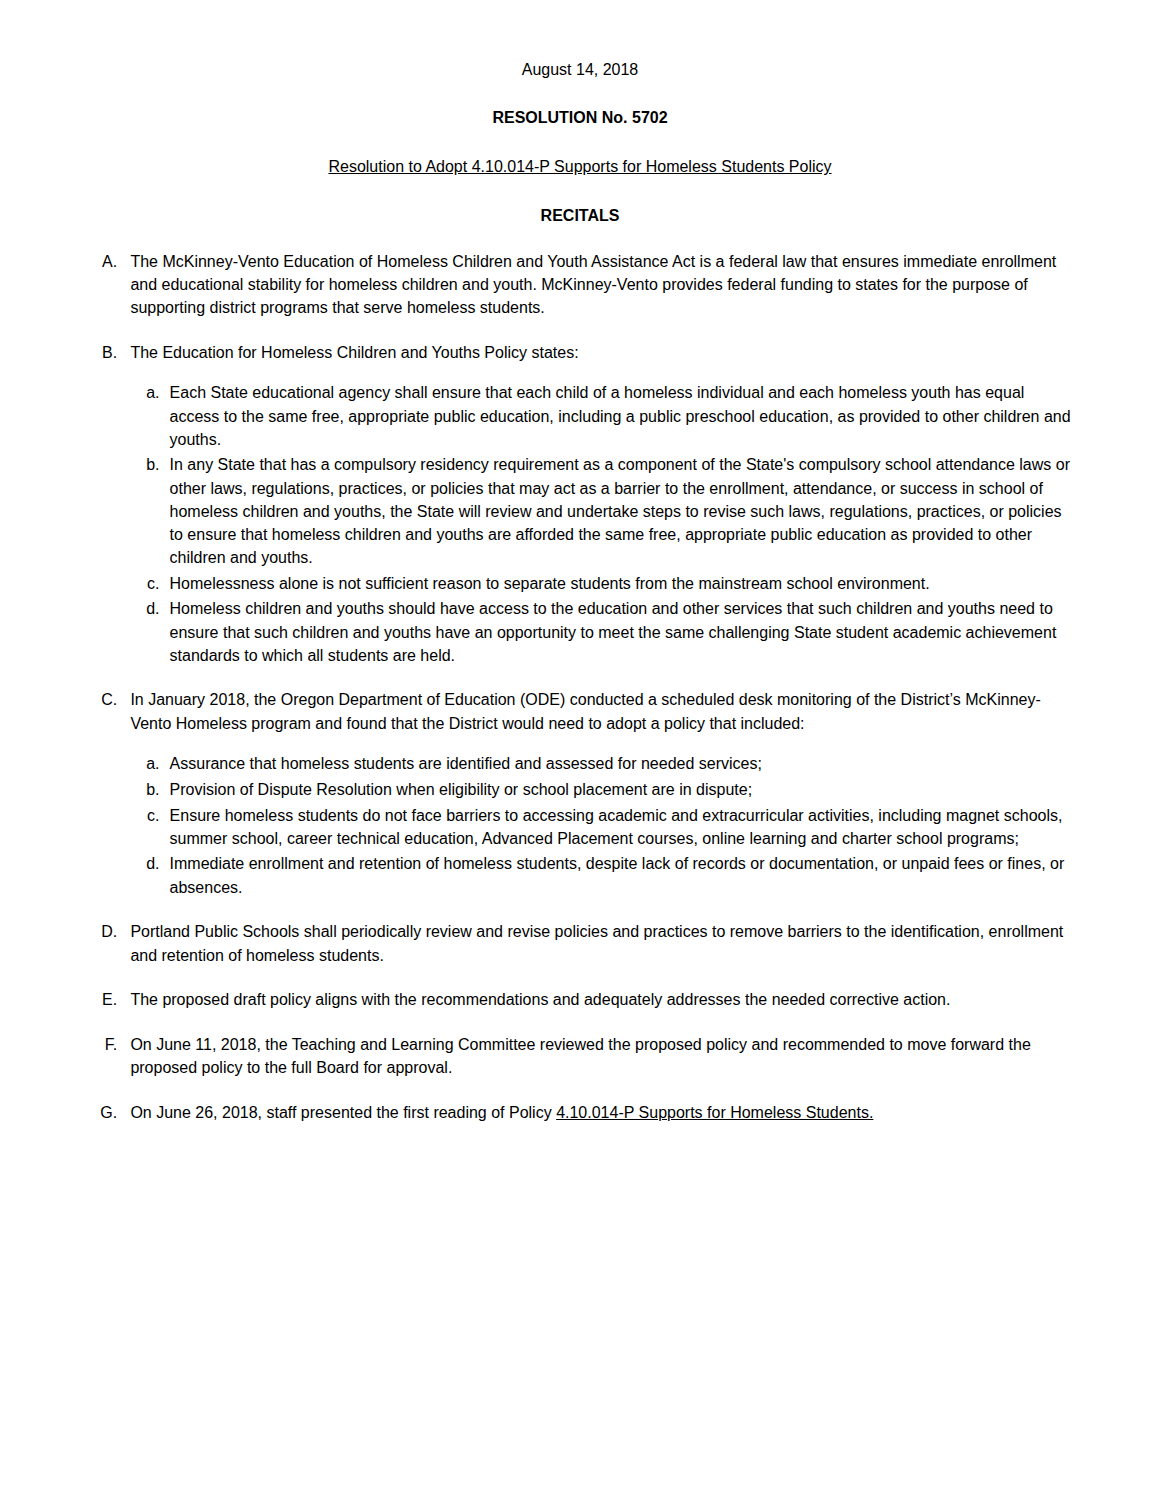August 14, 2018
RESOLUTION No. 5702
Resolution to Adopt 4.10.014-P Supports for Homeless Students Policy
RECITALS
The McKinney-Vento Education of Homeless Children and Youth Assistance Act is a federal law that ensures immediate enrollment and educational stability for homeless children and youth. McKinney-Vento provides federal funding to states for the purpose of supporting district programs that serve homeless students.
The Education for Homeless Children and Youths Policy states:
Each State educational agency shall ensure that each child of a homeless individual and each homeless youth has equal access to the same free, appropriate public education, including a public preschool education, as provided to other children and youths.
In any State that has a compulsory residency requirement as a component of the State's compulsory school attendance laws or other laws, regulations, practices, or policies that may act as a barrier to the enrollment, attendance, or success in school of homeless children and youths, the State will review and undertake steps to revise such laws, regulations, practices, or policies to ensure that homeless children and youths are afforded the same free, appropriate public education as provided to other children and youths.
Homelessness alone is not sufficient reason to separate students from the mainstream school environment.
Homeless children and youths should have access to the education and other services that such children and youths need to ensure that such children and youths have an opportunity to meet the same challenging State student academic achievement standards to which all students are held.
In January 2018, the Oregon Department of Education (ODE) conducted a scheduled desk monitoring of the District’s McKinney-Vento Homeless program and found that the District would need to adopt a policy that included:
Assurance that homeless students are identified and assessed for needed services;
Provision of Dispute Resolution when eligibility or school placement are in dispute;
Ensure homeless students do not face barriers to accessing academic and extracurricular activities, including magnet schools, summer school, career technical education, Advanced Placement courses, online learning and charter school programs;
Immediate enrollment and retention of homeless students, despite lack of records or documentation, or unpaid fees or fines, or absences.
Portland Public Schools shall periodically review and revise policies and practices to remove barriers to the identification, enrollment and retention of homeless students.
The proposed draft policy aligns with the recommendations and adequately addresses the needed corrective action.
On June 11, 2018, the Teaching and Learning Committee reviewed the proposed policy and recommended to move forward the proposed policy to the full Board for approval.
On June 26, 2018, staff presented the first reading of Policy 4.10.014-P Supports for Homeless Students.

------------------------------

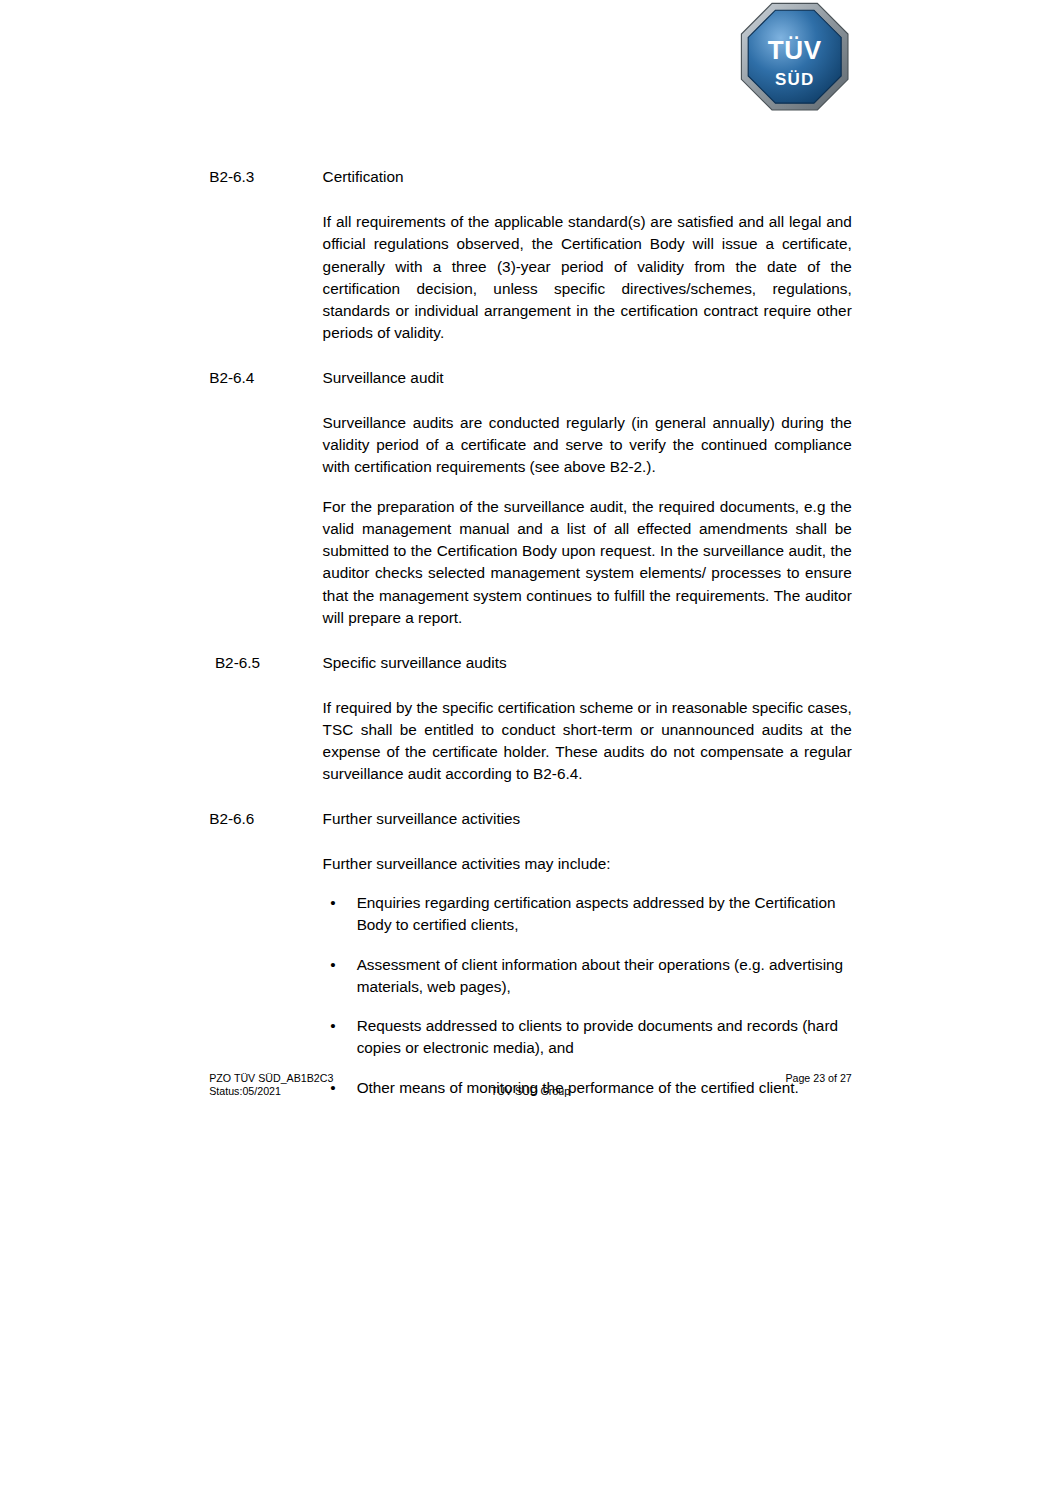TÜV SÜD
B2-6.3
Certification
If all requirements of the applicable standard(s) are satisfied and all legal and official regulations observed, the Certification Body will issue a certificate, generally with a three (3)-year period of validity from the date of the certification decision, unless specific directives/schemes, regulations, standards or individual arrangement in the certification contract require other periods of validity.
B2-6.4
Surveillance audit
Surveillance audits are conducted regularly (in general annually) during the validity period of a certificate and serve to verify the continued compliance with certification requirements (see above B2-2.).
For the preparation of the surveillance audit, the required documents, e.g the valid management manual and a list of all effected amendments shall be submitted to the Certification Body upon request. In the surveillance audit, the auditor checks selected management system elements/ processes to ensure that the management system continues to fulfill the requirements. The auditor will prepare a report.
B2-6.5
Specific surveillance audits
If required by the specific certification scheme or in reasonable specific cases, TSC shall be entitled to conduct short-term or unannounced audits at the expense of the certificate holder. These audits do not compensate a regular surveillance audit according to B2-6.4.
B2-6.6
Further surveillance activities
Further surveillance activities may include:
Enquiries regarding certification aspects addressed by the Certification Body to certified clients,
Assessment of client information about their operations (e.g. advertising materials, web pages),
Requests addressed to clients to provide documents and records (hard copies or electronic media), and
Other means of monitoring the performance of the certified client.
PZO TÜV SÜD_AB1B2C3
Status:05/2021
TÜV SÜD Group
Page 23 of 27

------------------------------

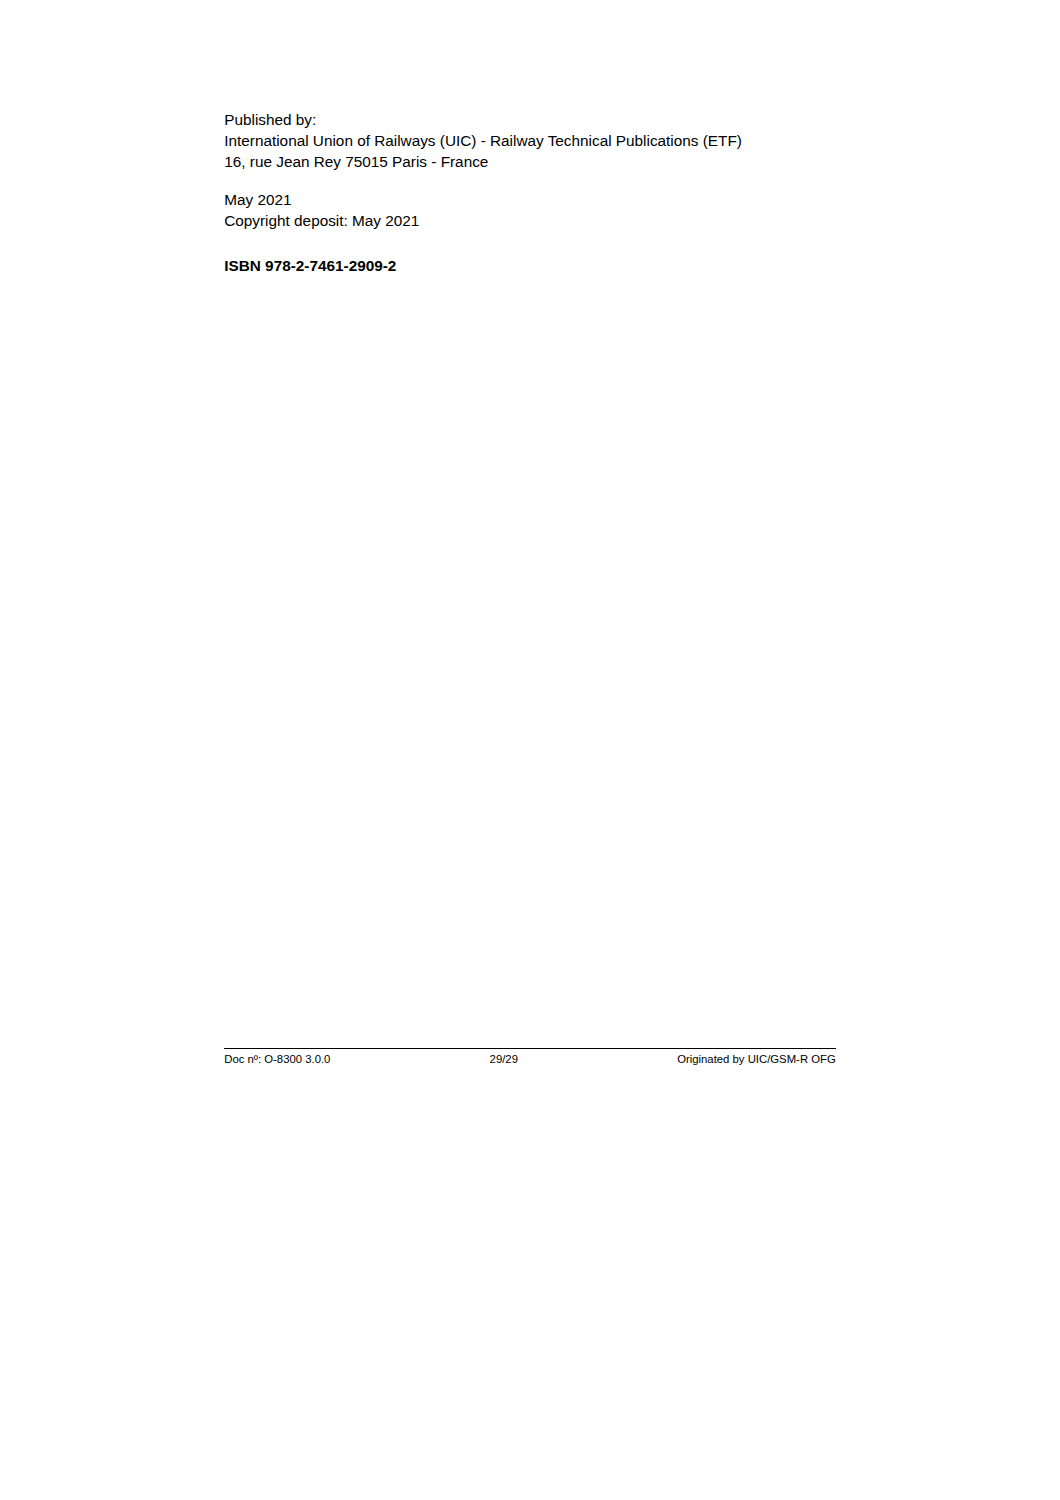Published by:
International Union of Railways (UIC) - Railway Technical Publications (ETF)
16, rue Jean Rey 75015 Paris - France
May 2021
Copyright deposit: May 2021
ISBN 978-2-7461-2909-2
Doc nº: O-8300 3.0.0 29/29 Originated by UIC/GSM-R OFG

------------------------------

## [Instructions to follow]
Copy every line of the data above in which the string "McKinney" appears.

## [Completed task]
The McKinney-Vento Education of Homeless Children and Youth Assistance Act is a federal law that ensures immediate enrollment and educational stability for homeless children and youth. McKinney-Vento provides federal funding to states for the purpose of supporting district programs that serve homeless students.
In January 2018, the Oregon Department of Education (ODE) conducted a scheduled desk monitoring of the District’s McKinney-Vento Homeless program and found that the District would need to adopt a policy that included:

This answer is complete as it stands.